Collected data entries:
____
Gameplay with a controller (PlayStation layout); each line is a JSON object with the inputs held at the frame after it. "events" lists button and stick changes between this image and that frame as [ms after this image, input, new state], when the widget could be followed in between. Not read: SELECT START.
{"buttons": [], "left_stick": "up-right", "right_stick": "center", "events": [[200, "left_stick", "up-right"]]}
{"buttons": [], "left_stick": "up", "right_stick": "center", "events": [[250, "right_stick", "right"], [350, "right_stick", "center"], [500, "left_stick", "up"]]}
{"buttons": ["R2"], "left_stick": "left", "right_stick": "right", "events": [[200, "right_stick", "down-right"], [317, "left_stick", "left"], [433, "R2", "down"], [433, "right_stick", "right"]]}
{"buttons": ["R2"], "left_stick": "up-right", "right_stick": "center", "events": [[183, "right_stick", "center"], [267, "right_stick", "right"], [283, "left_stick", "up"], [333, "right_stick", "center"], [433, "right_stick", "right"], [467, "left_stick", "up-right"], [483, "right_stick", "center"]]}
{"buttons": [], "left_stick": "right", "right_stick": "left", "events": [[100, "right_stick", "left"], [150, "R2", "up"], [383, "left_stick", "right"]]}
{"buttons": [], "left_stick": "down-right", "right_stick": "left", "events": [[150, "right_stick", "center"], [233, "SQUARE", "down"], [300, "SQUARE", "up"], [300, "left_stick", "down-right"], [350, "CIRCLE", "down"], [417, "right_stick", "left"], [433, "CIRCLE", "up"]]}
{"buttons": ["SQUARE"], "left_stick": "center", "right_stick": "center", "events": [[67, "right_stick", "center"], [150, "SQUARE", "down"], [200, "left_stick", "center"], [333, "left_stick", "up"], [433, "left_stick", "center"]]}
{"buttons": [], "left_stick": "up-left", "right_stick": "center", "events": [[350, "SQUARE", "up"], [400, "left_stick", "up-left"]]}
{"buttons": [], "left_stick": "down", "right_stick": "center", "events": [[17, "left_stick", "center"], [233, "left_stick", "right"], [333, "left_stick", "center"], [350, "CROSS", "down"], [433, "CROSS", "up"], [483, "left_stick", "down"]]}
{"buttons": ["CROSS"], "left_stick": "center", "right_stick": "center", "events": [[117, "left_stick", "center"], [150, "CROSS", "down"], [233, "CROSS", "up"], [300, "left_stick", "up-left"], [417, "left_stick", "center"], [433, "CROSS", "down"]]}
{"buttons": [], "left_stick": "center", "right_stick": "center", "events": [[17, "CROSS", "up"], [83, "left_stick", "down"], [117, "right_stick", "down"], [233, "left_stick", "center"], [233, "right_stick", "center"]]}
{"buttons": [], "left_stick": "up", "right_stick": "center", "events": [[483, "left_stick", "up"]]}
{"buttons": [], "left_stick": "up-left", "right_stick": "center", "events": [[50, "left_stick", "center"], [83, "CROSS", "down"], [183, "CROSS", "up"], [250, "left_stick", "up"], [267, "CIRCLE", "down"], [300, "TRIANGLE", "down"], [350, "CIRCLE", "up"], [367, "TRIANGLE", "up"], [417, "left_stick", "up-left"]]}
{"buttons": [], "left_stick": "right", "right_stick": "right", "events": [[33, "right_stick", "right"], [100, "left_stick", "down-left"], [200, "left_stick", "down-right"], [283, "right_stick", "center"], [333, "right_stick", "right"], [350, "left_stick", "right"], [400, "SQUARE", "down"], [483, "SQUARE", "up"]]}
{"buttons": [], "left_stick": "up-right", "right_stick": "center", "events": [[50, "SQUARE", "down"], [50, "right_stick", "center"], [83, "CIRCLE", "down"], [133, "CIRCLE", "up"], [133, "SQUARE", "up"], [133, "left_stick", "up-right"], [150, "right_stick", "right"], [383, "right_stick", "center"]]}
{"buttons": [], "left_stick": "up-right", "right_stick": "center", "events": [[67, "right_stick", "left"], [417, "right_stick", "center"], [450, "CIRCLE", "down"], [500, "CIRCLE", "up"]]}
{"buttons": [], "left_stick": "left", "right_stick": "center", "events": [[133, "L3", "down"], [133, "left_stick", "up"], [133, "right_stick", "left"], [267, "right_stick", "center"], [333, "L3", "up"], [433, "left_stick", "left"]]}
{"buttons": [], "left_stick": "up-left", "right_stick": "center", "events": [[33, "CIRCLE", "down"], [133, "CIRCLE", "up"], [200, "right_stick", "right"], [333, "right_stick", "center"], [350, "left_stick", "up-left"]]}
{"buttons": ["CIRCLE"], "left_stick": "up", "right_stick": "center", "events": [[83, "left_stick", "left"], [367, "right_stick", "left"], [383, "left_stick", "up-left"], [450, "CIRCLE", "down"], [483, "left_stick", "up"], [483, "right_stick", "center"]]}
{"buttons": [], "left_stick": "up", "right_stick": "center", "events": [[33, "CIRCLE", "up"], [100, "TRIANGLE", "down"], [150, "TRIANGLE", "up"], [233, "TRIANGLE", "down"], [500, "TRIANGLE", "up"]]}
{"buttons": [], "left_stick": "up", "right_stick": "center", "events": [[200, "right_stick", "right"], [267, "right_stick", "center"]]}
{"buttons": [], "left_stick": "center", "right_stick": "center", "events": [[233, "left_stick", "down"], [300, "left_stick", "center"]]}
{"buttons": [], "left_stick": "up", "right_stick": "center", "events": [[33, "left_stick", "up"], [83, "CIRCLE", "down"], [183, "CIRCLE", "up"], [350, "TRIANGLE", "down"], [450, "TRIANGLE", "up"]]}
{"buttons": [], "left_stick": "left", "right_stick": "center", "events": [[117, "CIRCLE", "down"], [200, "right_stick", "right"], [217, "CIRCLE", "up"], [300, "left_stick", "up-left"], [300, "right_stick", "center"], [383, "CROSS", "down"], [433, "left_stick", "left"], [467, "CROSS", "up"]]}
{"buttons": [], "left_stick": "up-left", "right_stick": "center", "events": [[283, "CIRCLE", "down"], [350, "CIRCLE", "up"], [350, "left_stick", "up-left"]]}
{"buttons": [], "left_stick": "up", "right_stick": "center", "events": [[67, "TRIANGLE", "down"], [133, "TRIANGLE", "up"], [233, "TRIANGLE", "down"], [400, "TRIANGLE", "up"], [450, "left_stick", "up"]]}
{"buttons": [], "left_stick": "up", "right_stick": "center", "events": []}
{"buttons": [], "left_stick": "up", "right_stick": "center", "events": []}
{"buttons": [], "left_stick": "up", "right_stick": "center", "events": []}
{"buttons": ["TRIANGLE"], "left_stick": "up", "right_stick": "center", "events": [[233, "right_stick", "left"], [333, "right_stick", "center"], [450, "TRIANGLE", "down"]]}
____
**Instructions to follow:**
Reproduce the entries exactly, dropping nothing.

**Output:**
Gameplay with a controller (PlayStation layout); each line is a JSON object with the inputs held at the frame after it. "events" lists button and stick changes between this image and that frame as [ms after this image, input, new state], when the widget could be followed in between. Not read: SELECT START.
{"buttons": [], "left_stick": "up-right", "right_stick": "center", "events": [[200, "left_stick", "up-right"]]}
{"buttons": [], "left_stick": "up", "right_stick": "center", "events": [[250, "right_stick", "right"], [350, "right_stick", "center"], [500, "left_stick", "up"]]}
{"buttons": ["R2"], "left_stick": "left", "right_stick": "right", "events": [[200, "right_stick", "down-right"], [317, "left_stick", "left"], [433, "R2", "down"], [433, "right_stick", "right"]]}
{"buttons": ["R2"], "left_stick": "up-right", "right_stick": "center", "events": [[183, "right_stick", "center"], [267, "right_stick", "right"], [283, "left_stick", "up"], [333, "right_stick", "center"], [433, "right_stick", "right"], [467, "left_stick", "up-right"], [483, "right_stick", "center"]]}
{"buttons": [], "left_stick": "right", "right_stick": "left", "events": [[100, "right_stick", "left"], [150, "R2", "up"], [383, "left_stick", "right"]]}
{"buttons": [], "left_stick": "down-right", "right_stick": "left", "events": [[150, "right_stick", "center"], [233, "SQUARE", "down"], [300, "SQUARE", "up"], [300, "left_stick", "down-right"], [350, "CIRCLE", "down"], [417, "right_stick", "left"], [433, "CIRCLE", "up"]]}
{"buttons": ["SQUARE"], "left_stick": "center", "right_stick": "center", "events": [[67, "right_stick", "center"], [150, "SQUARE", "down"], [200, "left_stick", "center"], [333, "left_stick", "up"], [433, "left_stick", "center"]]}
{"buttons": [], "left_stick": "up-left", "right_stick": "center", "events": [[350, "SQUARE", "up"], [400, "left_stick", "up-left"]]}
{"buttons": [], "left_stick": "down", "right_stick": "center", "events": [[17, "left_stick", "center"], [233, "left_stick", "right"], [333, "left_stick", "center"], [350, "CROSS", "down"], [433, "CROSS", "up"], [483, "left_stick", "down"]]}
{"buttons": ["CROSS"], "left_stick": "center", "right_stick": "center", "events": [[117, "left_stick", "center"], [150, "CROSS", "down"], [233, "CROSS", "up"], [300, "left_stick", "up-left"], [417, "left_stick", "center"], [433, "CROSS", "down"]]}
{"buttons": [], "left_stick": "center", "right_stick": "center", "events": [[17, "CROSS", "up"], [83, "left_stick", "down"], [117, "right_stick", "down"], [233, "left_stick", "center"], [233, "right_stick", "center"]]}
{"buttons": [], "left_stick": "up", "right_stick": "center", "events": [[483, "left_stick", "up"]]}
{"buttons": [], "left_stick": "up-left", "right_stick": "center", "events": [[50, "left_stick", "center"], [83, "CROSS", "down"], [183, "CROSS", "up"], [250, "left_stick", "up"], [267, "CIRCLE", "down"], [300, "TRIANGLE", "down"], [350, "CIRCLE", "up"], [367, "TRIANGLE", "up"], [417, "left_stick", "up-left"]]}
{"buttons": [], "left_stick": "right", "right_stick": "right", "events": [[33, "right_stick", "right"], [100, "left_stick", "down-left"], [200, "left_stick", "down-right"], [283, "right_stick", "center"], [333, "right_stick", "right"], [350, "left_stick", "right"], [400, "SQUARE", "down"], [483, "SQUARE", "up"]]}
{"buttons": [], "left_stick": "up-right", "right_stick": "center", "events": [[50, "SQUARE", "down"], [50, "right_stick", "center"], [83, "CIRCLE", "down"], [133, "CIRCLE", "up"], [133, "SQUARE", "up"], [133, "left_stick", "up-right"], [150, "right_stick", "right"], [383, "right_stick", "center"]]}
{"buttons": [], "left_stick": "up-right", "right_stick": "center", "events": [[67, "right_stick", "left"], [417, "right_stick", "center"], [450, "CIRCLE", "down"], [500, "CIRCLE", "up"]]}
{"buttons": [], "left_stick": "left", "right_stick": "center", "events": [[133, "L3", "down"], [133, "left_stick", "up"], [133, "right_stick", "left"], [267, "right_stick", "center"], [333, "L3", "up"], [433, "left_stick", "left"]]}
{"buttons": [], "left_stick": "up-left", "right_stick": "center", "events": [[33, "CIRCLE", "down"], [133, "CIRCLE", "up"], [200, "right_stick", "right"], [333, "right_stick", "center"], [350, "left_stick", "up-left"]]}
{"buttons": ["CIRCLE"], "left_stick": "up", "right_stick": "center", "events": [[83, "left_stick", "left"], [367, "right_stick", "left"], [383, "left_stick", "up-left"], [450, "CIRCLE", "down"], [483, "left_stick", "up"], [483, "right_stick", "center"]]}
{"buttons": [], "left_stick": "up", "right_stick": "center", "events": [[33, "CIRCLE", "up"], [100, "TRIANGLE", "down"], [150, "TRIANGLE", "up"], [233, "TRIANGLE", "down"], [500, "TRIANGLE", "up"]]}
{"buttons": [], "left_stick": "up", "right_stick": "center", "events": [[200, "right_stick", "right"], [267, "right_stick", "center"]]}
{"buttons": [], "left_stick": "center", "right_stick": "center", "events": [[233, "left_stick", "down"], [300, "left_stick", "center"]]}
{"buttons": [], "left_stick": "up", "right_stick": "center", "events": [[33, "left_stick", "up"], [83, "CIRCLE", "down"], [183, "CIRCLE", "up"], [350, "TRIANGLE", "down"], [450, "TRIANGLE", "up"]]}
{"buttons": [], "left_stick": "left", "right_stick": "center", "events": [[117, "CIRCLE", "down"], [200, "right_stick", "right"], [217, "CIRCLE", "up"], [300, "left_stick", "up-left"], [300, "right_stick", "center"], [383, "CROSS", "down"], [433, "left_stick", "left"], [467, "CROSS", "up"]]}
{"buttons": [], "left_stick": "up-left", "right_stick": "center", "events": [[283, "CIRCLE", "down"], [350, "CIRCLE", "up"], [350, "left_stick", "up-left"]]}
{"buttons": [], "left_stick": "up", "right_stick": "center", "events": [[67, "TRIANGLE", "down"], [133, "TRIANGLE", "up"], [233, "TRIANGLE", "down"], [400, "TRIANGLE", "up"], [450, "left_stick", "up"]]}
{"buttons": [], "left_stick": "up", "right_stick": "center", "events": []}
{"buttons": [], "left_stick": "up", "right_stick": "center", "events": []}
{"buttons": [], "left_stick": "up", "right_stick": "center", "events": []}
{"buttons": ["TRIANGLE"], "left_stick": "up", "right_stick": "center", "events": [[233, "right_stick", "left"], [333, "right_stick", "center"], [450, "TRIANGLE", "down"]]}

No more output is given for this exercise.